I shook my head. “The trial Mum’s been accepted to…” I left the rest to their imagination.

Cal’s eyes went soft. “I’m so, so sorry.”

There was a beat of silence before Dylan piped up again. “I mean…he is superrich, handsome, and literally obsessed with the oxygen you breathe…”

My eyebrows snapped into a frown. “I’m not even attracted to hi—”

“You told me you’d fold for him like a cheap lawn chair.” Dylan raised her palm to stop me. “Remember? At Alix’s wedding.”

“That doesn’t count. I was drunk,” I balked.

“Drunk admissions are always truthful.”

I picked up a paper napkin, scrunched it, and tossed it at Dylan. “So what if he’s hot? He’s still a meanie.” I felt myself smiling. It was the alcohol, surely. And the exhaustion that came with being sad all the time because of Mum.

“Have you fucked him yet?” Dylan wiggled her brows. “Does he come lava? Poison? Tar? Asking for a friend.”

“No,” I spluttered, actually giggling. Dylan had the uncanny ability to make light of the darkest moments. “But I moved into his bloody apartment as part of our deal. I’ve been doing my best to avoid him. I’ve actually bought individual Cheerios cups and bottled water to survive in my room.”

I couldn’t risk bumping into Tate in the kitchen. Not since I almost kissed him.

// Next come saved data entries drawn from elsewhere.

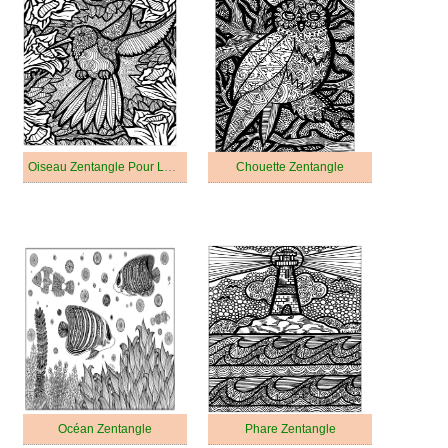
Oiseau Zentangle Pour Les Adultes
Chouette Zentangle
Océan Zentangle
Phare Zentangle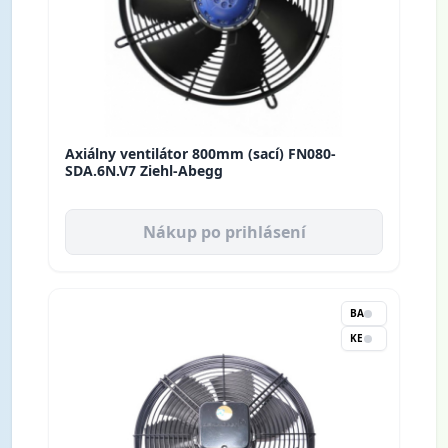
Axiálny ventilátor 800mm (sací) FN080-
SDA.6N.V7 Ziehl-Abegg
Nákup po prihlásení
BA
KE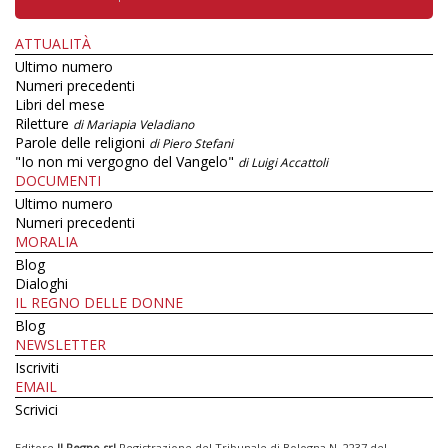
ATTUALITÀ
Ultimo numero
Numeri precedenti
Libri del mese
Riletture
di Mariapia Veladiano
Parole delle religioni
di Piero Stefani
"Io non mi vergogno del Vangelo"
di Luigi Accattoli
DOCUMENTI
Ultimo numero
Numeri precedenti
MORALIA
Blog
Dialoghi
IL REGNO DELLE DONNE
Blog
NEWSLETTER
Iscriviti
EMAIL
Scrivici
Editore
Il Regno srl
Registrazione del Tribunale di Bologna N. 2237 del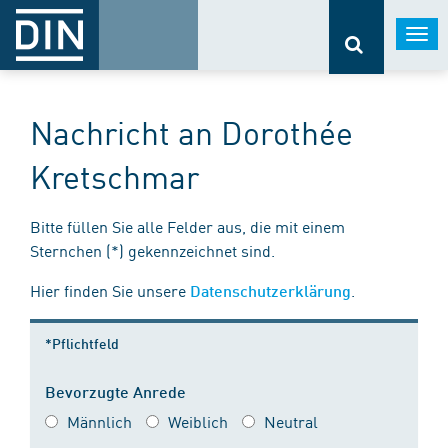
Togg
navi
Nachricht an Dorothée
Kretschmar
Bitte füllen Sie alle Felder aus, die mit einem
Sternchen (*) gekennzeichnet sind.
Hier finden Sie unsere
.
Datenschutzerklärung
*Pflichtfeld
Bevorzugte Anrede
Männlich
Weiblich
Neutral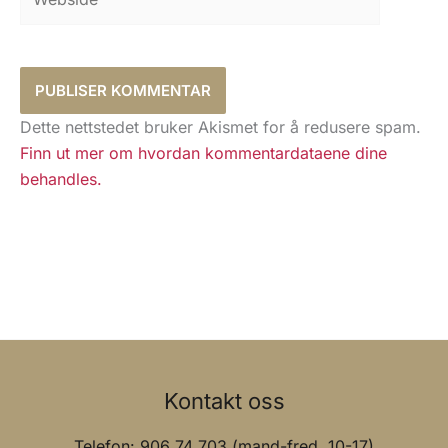
Dette nettstedet bruker Akismet for å redusere spam.
Finn ut mer om hvordan kommentardataene dine
behandles.
Kontakt oss
Telefon: 906 74 703 (mand-fred. 10-17)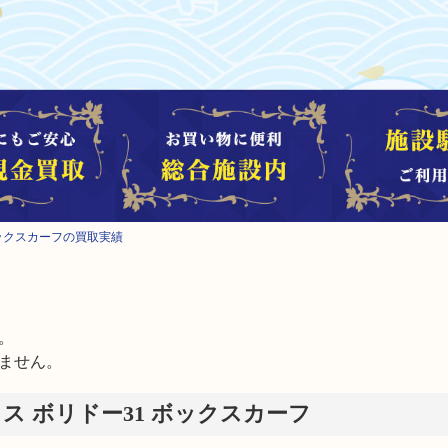
 ボックスカーフの買取実績


ません。
ルメス ボリドー31 ボックスカーフ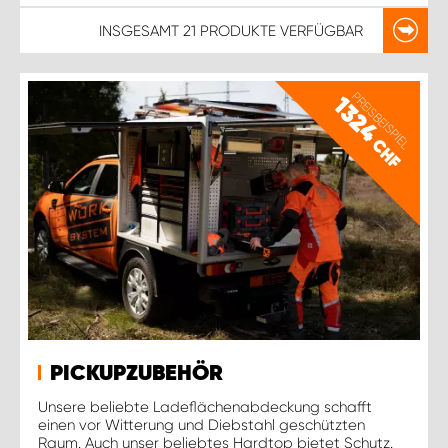
INSGESAMT
21 PRODUKTE
VERFÜGBAR
PREISBEISPIEL
1324
CHF
PICKUPZUBEHÖR
Unsere beliebte Ladeflächenabdeckung schafft
einen vor Witterung und Diebstahl geschützten
Raum. Auch unser beliebtes Hardtop bietet Schutz.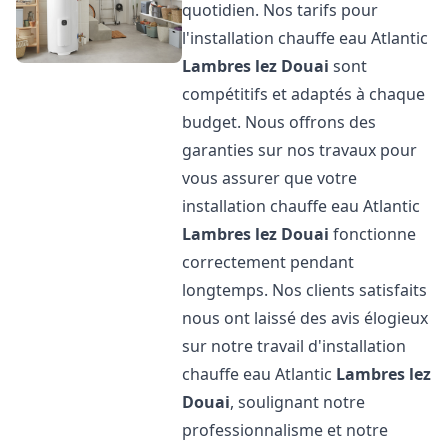
quotidien. Nos tarifs pour
l'installation chauffe eau Atlantic
Lambres lez Douai
sont
compétitifs et adaptés à chaque
budget. Nous offrons des
garanties sur nos travaux pour
vous assurer que votre
installation chauffe eau Atlantic
Lambres lez Douai
fonctionne
correctement pendant
longtemps. Nos clients satisfaits
nous ont laissé des avis élogieux
sur notre travail d'installation
chauffe eau Atlantic
Lambres lez
Douai
, soulignant notre
professionnalisme et notre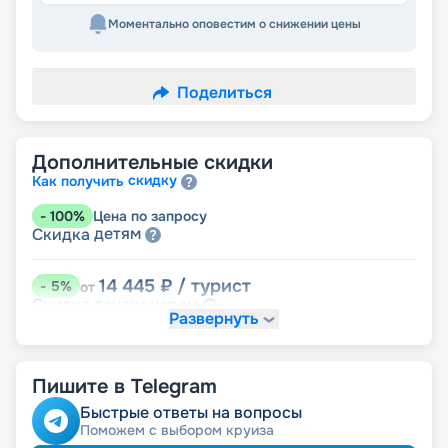
Моментально оповестим о снижении цены
Поделиться
Дополнительные скидки
скидку
Как получить
-
100
%
Цена по запросу
детям
Скидка
14 445
₽
/ турист
-
5
%
от
пенсионерам
Скидка
Развернуть
Пишите в Telegram
Быстрые ответы на вопросы
Поможем с выбором круиза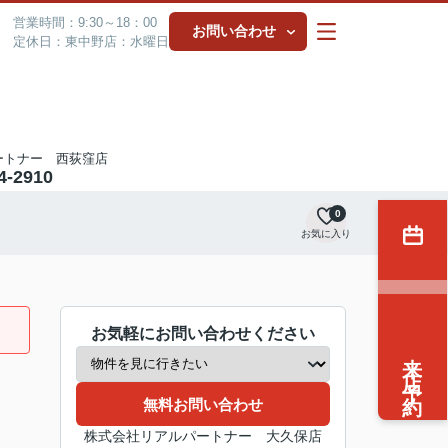
営業時間：9:30～18：00
お問い合わせ
定休日：東中野店：水曜日
ートナー 西荻窪店
4-2910
0
お気に入り
お気軽にお問い合わせください
来店予約
無料お問い合わせ
株式会社リアルパートナー 大久保店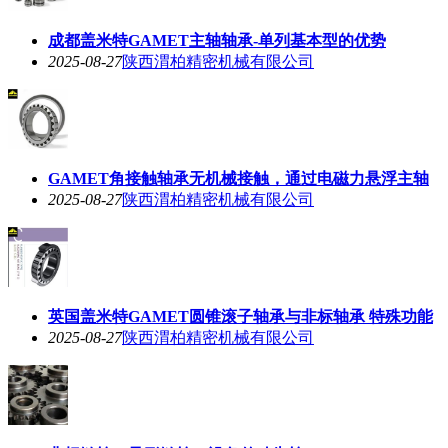
成都盖米特GAMET主轴轴承-单列基本型的优势
2025-08-27
陕西渭柏精密机械有限公司
GAMET角接触轴承无机械接触，通过电磁力悬浮主轴
2025-08-27
陕西渭柏精密机械有限公司
英国盖米特GAMET圆锥滚子轴承与非标轴承 特殊功能
2025-08-27
陕西渭柏精密机械有限公司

“Wait, isn’t he thrice divorced?” Dylan munched on the edge of a fry. “Don’t be so stressed. By all available data, this marriage is going to expire before a can of lentil soup.”

“Those cans are good for, like, a decade.” I scowled, looking between my two friends.

“Don’t worry. We’ll go to our husbands and pressure them to make Tate call it off,” Dylan promised.